That kind of high resolution modeling means travel predictions would be more accurate. It also delivers richer information that allows researchers and policy makers to figure out who benefits (and who doesn’t) from a transportation project or policy. They can isolate a specific segment of the population based on demographics or socioeconomic status, for example, and see how their travel and quality of life is affected or how the project improves or hurts their access to jobs.
These high-definition models can also tell officials what’s happening in any part of the transportation network, down to the detail of a specific intersection at a specific time in the day.
“By going down to that level of detail, you’ll be surprised as to how much performance enhancement you can realize,” Pendyala said. “Sometimes a network can break down by one intersection becoming a critical bottleneck in the system, or a single link in the network or one particular ramp in the network being sub-optimal.”
With all of that, he’s still a teacher at heart, however.

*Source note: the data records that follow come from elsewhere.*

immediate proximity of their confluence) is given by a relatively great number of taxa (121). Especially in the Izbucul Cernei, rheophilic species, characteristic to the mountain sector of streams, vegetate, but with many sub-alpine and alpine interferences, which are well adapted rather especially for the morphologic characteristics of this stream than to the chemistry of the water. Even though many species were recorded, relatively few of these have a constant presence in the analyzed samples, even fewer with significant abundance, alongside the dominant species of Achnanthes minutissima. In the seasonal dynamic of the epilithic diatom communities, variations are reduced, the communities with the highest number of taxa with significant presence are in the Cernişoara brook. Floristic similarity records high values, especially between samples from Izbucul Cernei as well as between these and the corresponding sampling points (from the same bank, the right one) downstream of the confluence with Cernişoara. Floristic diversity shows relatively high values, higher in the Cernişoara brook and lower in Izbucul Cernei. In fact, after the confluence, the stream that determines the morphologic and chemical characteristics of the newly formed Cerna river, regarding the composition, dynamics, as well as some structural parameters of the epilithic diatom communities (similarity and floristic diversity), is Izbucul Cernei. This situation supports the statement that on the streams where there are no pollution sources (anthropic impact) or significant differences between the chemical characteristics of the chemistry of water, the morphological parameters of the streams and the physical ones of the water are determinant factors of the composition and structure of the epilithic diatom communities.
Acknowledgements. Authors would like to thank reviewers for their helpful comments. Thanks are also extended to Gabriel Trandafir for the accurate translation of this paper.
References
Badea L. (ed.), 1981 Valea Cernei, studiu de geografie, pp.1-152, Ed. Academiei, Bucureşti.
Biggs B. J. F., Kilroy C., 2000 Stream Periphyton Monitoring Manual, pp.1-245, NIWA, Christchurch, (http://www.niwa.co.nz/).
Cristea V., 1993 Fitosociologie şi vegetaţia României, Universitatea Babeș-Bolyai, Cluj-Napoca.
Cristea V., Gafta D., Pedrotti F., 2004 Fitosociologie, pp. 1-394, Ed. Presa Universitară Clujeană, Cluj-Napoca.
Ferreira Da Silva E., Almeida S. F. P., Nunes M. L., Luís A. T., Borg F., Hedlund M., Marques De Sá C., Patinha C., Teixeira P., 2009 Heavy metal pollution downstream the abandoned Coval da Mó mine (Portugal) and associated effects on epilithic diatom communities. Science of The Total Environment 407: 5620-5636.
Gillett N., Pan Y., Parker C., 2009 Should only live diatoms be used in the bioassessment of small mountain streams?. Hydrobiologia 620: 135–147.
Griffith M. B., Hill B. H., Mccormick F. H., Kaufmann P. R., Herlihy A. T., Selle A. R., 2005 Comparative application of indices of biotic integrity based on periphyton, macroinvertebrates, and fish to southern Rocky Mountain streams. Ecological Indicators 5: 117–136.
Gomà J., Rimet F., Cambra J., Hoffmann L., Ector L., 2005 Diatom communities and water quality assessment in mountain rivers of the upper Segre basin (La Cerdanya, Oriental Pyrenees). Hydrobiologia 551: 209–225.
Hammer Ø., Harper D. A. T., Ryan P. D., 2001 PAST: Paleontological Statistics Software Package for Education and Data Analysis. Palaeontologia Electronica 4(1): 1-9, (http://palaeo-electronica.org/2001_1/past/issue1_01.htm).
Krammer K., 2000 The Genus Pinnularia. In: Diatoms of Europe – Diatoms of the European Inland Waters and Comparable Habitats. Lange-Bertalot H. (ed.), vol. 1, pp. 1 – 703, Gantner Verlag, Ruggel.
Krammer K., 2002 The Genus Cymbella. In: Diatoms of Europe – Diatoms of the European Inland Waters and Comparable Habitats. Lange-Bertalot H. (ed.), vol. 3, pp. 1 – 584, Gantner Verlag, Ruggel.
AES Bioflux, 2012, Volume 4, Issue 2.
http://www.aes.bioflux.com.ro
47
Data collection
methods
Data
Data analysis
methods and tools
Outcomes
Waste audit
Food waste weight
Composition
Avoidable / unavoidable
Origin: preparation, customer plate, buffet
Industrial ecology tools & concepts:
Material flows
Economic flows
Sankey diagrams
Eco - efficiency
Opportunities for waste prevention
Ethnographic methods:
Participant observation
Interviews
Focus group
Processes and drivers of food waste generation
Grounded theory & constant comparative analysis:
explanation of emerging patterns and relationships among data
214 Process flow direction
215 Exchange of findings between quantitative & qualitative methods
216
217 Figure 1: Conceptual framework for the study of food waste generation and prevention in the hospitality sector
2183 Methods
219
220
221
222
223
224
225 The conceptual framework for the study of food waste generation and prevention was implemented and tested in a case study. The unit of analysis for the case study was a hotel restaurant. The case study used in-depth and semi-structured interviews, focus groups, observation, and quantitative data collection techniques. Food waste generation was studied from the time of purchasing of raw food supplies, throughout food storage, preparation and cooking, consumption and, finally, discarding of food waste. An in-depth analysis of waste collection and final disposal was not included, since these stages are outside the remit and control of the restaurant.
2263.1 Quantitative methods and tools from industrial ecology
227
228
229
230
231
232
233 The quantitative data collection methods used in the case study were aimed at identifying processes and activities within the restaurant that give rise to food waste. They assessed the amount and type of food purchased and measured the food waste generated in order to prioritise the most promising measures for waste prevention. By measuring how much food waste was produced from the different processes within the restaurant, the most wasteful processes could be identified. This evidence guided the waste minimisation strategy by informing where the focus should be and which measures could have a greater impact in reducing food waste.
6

“At the end of the day it’s all about the students – giving the students the best experience that they can get, exposing them to the different domains of transportation, and providing them opportunities to meet people and present their work at various forums,” Pendyala said. “It really comes down to the student experience, making them have a great time here, learn a lot and be able to carry the Georgia Tech message to wherever they go.
“Their success is really our success.”
Pendyala serves as the chair of the Transportation Research Board’s Travel Analysis Section, which helps facilitate the board’s work on developing and enhancing transportation forecasting tools. He also works internationally with other researchers looking at improvements to bus rapid transit in India, building smarter infrastructure for growing urban populations, and understanding how people in rapidly developing countries make choices about their travel activities.